■ WHAT IS EXPECTED ■
Reproduce the text of the passage on standardizing language in school occupational therapy, between "Initially, it is" and "in the area?", inclusive.

3. Scoring a Critical-reflective Analysis

Initially, it is important to emphasize the effort made to search for standardization of language, which ends up operating a standardization of the models used. There are important controversies in relation to this, because, if, on one hand, the standardization of language could produce a driving force for dialogue with other professionals and for the institutionalization of a professional field for the occupational therapist, on the other hand, this configuration operated limitations, that is, the development and scope of proposals that address other problems faced by the school. Would there be counter-hegemonic or alternative practices, but that are equally good, of American occupational therapists in schools in the country, who are unable to establish themselves as contributions and knowledge in the area?

■ THE DATA ■
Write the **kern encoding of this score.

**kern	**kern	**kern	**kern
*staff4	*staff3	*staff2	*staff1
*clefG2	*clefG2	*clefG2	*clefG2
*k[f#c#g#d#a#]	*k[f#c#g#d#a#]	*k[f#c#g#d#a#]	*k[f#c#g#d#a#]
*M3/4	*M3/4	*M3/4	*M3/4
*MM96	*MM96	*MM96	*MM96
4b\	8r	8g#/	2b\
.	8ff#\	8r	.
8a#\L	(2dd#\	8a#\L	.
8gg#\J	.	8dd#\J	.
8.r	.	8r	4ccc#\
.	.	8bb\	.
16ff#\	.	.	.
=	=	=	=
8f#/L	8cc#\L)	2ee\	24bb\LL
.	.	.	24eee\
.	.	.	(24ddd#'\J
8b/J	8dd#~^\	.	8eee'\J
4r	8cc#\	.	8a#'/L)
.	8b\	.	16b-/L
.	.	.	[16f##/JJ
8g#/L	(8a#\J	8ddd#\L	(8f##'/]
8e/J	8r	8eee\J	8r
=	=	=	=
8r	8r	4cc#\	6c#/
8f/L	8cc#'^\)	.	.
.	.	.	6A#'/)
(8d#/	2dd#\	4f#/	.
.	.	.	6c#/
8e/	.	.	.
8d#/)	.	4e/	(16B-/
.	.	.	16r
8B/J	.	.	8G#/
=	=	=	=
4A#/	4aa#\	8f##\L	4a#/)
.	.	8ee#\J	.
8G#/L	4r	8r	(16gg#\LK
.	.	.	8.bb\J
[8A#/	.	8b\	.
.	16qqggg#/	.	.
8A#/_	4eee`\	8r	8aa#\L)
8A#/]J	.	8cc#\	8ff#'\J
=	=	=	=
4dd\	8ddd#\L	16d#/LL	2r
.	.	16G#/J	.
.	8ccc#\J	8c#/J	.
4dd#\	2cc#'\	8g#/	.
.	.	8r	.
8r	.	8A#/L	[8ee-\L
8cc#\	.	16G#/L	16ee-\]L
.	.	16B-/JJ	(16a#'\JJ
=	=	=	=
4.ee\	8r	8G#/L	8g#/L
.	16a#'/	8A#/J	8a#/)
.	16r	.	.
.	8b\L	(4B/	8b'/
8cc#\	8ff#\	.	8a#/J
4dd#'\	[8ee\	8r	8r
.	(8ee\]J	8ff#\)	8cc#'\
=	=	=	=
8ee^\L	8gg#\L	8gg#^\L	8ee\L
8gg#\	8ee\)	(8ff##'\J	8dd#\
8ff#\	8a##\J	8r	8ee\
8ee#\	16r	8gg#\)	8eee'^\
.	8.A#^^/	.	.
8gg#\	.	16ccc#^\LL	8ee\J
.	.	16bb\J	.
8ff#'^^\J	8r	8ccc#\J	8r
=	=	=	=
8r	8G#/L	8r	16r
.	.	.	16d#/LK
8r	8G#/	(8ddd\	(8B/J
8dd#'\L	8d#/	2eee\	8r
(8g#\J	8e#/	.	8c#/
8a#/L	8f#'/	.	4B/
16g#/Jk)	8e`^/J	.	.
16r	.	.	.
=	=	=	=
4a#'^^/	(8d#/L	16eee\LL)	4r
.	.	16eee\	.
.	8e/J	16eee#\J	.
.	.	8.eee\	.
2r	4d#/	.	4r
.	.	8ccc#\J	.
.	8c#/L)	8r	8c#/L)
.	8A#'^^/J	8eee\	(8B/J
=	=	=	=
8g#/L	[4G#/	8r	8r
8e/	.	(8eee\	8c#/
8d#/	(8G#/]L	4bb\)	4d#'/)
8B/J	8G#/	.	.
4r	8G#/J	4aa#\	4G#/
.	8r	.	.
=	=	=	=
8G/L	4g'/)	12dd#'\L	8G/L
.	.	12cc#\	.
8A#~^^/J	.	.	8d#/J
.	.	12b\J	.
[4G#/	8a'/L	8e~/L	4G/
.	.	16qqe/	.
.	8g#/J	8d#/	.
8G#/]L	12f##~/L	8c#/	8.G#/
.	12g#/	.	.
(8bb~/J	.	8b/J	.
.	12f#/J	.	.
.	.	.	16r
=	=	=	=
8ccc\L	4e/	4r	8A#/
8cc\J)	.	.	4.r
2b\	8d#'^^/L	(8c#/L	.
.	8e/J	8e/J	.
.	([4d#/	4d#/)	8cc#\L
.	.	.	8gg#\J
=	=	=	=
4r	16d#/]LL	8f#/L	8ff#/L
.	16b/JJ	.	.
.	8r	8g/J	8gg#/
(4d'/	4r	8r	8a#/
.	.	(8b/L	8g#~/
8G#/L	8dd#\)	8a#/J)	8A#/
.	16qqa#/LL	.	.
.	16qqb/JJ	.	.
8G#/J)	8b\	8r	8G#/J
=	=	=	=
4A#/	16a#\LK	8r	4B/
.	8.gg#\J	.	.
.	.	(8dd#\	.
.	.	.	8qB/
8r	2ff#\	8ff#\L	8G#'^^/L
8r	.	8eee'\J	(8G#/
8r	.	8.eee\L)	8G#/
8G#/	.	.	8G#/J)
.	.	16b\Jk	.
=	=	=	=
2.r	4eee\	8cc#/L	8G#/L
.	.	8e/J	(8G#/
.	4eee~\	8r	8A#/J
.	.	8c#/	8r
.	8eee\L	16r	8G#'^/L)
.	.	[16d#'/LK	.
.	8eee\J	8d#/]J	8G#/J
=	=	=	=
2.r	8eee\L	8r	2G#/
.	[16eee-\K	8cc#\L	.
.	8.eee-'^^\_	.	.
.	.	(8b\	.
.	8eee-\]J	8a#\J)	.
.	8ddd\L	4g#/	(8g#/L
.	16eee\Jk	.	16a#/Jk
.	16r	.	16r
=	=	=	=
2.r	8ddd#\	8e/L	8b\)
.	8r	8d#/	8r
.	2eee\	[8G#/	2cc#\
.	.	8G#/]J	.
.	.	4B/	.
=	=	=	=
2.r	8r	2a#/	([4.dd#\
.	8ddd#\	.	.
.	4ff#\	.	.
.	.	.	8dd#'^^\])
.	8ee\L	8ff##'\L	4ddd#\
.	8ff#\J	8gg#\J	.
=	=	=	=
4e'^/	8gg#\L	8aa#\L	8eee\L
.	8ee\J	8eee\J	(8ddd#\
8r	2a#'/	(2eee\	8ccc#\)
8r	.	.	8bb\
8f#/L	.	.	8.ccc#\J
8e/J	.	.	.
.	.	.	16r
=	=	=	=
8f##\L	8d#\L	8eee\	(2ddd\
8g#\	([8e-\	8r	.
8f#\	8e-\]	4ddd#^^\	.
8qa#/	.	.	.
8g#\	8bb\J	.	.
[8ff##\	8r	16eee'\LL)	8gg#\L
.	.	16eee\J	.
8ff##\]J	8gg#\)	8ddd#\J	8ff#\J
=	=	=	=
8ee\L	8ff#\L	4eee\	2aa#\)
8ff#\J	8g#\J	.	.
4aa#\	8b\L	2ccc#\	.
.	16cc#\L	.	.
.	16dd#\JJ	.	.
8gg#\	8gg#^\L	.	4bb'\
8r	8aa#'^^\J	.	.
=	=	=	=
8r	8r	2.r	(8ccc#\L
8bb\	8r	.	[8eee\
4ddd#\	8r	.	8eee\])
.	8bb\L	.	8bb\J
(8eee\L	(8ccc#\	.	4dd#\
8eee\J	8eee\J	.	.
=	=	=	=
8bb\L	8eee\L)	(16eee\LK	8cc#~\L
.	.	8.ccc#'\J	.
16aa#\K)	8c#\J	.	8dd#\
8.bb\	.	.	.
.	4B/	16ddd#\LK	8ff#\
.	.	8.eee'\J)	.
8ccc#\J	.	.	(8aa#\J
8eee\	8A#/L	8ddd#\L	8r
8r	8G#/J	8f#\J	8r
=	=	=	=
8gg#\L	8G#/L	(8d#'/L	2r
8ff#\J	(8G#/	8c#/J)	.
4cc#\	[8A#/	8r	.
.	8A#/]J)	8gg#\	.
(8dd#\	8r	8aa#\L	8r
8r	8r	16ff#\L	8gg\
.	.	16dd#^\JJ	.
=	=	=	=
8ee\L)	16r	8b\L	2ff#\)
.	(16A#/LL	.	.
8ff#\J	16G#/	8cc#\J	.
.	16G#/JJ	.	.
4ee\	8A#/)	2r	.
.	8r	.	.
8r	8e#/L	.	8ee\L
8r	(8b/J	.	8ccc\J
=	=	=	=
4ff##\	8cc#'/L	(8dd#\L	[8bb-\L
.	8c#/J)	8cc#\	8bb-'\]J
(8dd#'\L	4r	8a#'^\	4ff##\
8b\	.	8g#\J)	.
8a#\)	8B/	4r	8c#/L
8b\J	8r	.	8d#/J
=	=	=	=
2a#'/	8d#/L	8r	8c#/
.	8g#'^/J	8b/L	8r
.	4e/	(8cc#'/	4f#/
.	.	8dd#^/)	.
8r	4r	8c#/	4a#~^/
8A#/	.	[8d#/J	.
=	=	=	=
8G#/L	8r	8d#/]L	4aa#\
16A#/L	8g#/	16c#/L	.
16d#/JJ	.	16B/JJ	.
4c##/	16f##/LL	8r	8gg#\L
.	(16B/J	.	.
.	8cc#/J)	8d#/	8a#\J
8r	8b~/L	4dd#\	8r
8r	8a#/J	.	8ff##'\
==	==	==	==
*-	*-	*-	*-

■ ANSWER TO THIS TASK ■
Initially, it is important to emphasize the effort made to search for standardization of language, which ends up operating a standardization of the models used. There are important controversies in relation to this, because, if, on one hand, the standardization of language could produce a driving force for dialogue with other professionals and for the institutionalization of a professional field for the occupational therapist, on the other hand, this configuration operated limitations, that is, the development and scope of proposals that address other problems faced by the school. Would there be counter-hegemonic or alternative practices, but that are equally good, of American occupational therapists in schools in the country, who are unable to establish themselves as contributions and knowledge in the area?